Dallo Scandalo alla Normalizzazione: la Pop Art nei media generalisti italiani degli anni Sessanta = From Scandal to Normalization: Pop Art in Italian Generalist Media during the 1960s
DOI:
https://doi.org/10.1285/i22840753n30p211-226Keywords:
Pop Art, Venice Biennale, Symbolic Capital, HabitusAbstract
From Scandal to Normalization: Pop Art in Italian Generalist Media during the 1960s. This article examines the reception and legitimization of Pop Art in 1960s Italy, employing Pierre Bourdieu’s field theory as a primary analytical framework. By exploring a heterogeneous corpus of sources–ranging from Leonardo Borgese’s militant criticism in daily newspapers and the reassuring narratives of popular magazines like «Oggi», to the pedagogical mediation of public television–the study reconstructs the dynamics of symbolic power that transformed an initially delegitimized avant-garde into a normalized mass phenomenon.
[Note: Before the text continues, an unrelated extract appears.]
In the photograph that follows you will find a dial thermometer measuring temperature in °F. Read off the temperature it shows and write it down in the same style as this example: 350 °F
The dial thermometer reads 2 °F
The analysis highlights how generalist media functioned as "consecration agencies", capable of negotiating the autonomy of the artistic field and reshaping the cultural habitus of the Italian public. The research traces this trajectory from the “scandal” of the 1964 Venice Biennale to the ultimate assimilation of Pop aesthetics into the realms of fashion and advertising, marking a shift toward a visual culture dominated by heteronomous logics.